Guillebeau is the author of “The Art of Non-Conformity” — a book spawned from the blog of the same name, the goal of which is to teach the discontent of the world that it doesn’t have to be so.
“The central message is you don’t have to live your life the way other people expect you to, you can do good things for yourself and others at the same time. It’s not a false choice, a dichotomy,” the Portland, Ore.-based writer says. “I’m interested in helping people ... actually turning dreams into goals.”
He’s taking that message on the road for a 63-city “unconventional” book tour that makes a stop Saturday in Lawrence — 7 p.m. at Signs of Life, 722 Mass., on the way through all 50 states and the Canadian provinces.
A traveling success
That he chose Lawrence as his Kansas stop can be attributed to Glen Stansberry, a Lawrence web developer who met Guillebeau when the writer asked to join a blogging network Stansberry co-founded, lifedev.net. Stansberry says that Guillebeau has been part of the network for the past year and it’s clear why his is one of the site’s most successful blogs and why his book is trending so high on Amazon.com (it’s currently the site’s No. 1 career guide).
“I think his success has stemmed from not only being a great writer, but also having a goal that nearly everyone would love to do,” Stansberry says. “Chris has been able to create his own perfect life: He’s able to travel the world, work for himself and create his own job description. I’d have a hard time finding someone who didn’t want to do those three things.”
Among his large goals, besides working full-time to inspire others, is to travel the world. Guillebeau is aiming to visit every country in the world by the age of 35. He’s 32 now, and on pace, visiting 20 countries per year and chronicling his adventures on his home site, chrisguillebeau.com.

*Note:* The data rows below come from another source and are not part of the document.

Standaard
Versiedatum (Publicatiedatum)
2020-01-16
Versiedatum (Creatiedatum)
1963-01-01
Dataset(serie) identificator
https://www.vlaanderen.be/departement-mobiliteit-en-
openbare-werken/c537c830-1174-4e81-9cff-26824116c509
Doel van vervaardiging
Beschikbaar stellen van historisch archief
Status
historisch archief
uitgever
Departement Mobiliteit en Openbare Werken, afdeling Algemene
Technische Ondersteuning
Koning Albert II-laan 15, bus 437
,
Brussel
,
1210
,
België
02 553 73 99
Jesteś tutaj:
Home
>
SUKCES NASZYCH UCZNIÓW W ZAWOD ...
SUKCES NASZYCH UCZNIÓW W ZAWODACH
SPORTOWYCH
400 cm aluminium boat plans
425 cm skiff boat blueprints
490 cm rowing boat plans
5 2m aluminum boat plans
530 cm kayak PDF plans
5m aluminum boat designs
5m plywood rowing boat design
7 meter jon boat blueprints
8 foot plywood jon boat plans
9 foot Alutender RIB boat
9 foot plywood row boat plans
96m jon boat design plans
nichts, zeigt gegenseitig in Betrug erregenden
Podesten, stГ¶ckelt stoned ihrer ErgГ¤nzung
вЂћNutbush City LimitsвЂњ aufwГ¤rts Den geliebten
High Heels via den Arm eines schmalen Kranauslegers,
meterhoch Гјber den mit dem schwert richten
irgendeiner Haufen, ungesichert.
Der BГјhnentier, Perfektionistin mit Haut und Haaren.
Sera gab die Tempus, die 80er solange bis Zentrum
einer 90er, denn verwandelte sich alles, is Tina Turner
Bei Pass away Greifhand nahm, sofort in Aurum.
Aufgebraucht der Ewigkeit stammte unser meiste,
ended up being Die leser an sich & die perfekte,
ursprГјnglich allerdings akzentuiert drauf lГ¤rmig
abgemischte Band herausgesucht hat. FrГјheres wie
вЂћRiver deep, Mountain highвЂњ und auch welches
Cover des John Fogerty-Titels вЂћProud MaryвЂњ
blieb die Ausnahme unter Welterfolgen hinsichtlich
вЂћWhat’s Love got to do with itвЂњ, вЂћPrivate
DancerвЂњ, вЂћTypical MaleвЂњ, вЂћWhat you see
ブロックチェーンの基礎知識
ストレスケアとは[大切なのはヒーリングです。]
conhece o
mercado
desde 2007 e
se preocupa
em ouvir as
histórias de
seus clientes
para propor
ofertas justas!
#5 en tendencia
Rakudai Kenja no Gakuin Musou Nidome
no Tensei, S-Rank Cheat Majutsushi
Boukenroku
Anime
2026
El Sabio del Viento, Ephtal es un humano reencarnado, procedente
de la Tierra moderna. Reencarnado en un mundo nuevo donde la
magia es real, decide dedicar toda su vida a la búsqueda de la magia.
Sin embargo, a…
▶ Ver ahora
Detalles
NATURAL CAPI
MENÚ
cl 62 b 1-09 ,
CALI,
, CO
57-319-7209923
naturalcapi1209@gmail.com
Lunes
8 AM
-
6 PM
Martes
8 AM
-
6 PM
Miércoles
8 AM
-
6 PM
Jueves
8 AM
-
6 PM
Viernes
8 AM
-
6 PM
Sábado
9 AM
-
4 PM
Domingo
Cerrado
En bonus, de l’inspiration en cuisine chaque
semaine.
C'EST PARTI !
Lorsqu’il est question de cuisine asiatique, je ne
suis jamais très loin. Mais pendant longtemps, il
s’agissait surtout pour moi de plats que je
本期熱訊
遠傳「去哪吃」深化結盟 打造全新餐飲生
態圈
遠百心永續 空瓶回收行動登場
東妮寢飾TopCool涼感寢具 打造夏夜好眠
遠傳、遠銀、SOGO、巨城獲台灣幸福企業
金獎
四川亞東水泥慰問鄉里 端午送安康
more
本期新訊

And before you think “I’d love to do that, but I can’t” — don’t. He’s heard whatever excuse you have before and characterizes vagueness as “comforting” and obstacles as “reassuring.”
“I would say the most common thing is to find some obstacle and say if only that was out of the way,” he says. “Or also maybe to look to the future, the vague, undefined future. You know, ‘X years from now, things will be different and I can do the things I really want to do.’”
Nonconformity since 1978
Guillebeau’s nonconformist life started young, when he decided to skip most of high school and head straight to college. It worked out great, as he met his life’s love, Jolie, in college. But in the years to come, he felt he was going nowhere until the day he found himself sliding down an iced-over driveway on his way to his job at FedEx. Then and there, he made the life-altering choice that he no longer wanted to work for others.
He became self-employed and later spent four years in Africa volunteering for a medical charity — a job he calls “perfect.” That time in Africa is one of the reasons Guillebeau says his self-help message is different — it takes into account the struggles of others.
“I think it’s OK to have big dreams and do big stuff, I’m definitely a big fan of that, but we also have to find a way to kind of align our interests and our fun stuff with other people,” he says. “Because ultimately, that’s where we find satisfaction or meaning.”
When they returned to the U.S., the couple landed with his and hers goals: He would travel the world; she would become a painter. To this day, they’re doing just that.
“Chris’ journey has made me think closely about my own goals and ambitions,” Stansberry says. “If anything, seeing somebody carry out a massive goal is motivating, and makes me wonder why I can’t do something as inspirational. This guy is living a full life, and seeing that in action can be a quick kick in the pants to work on my own projects and goals.”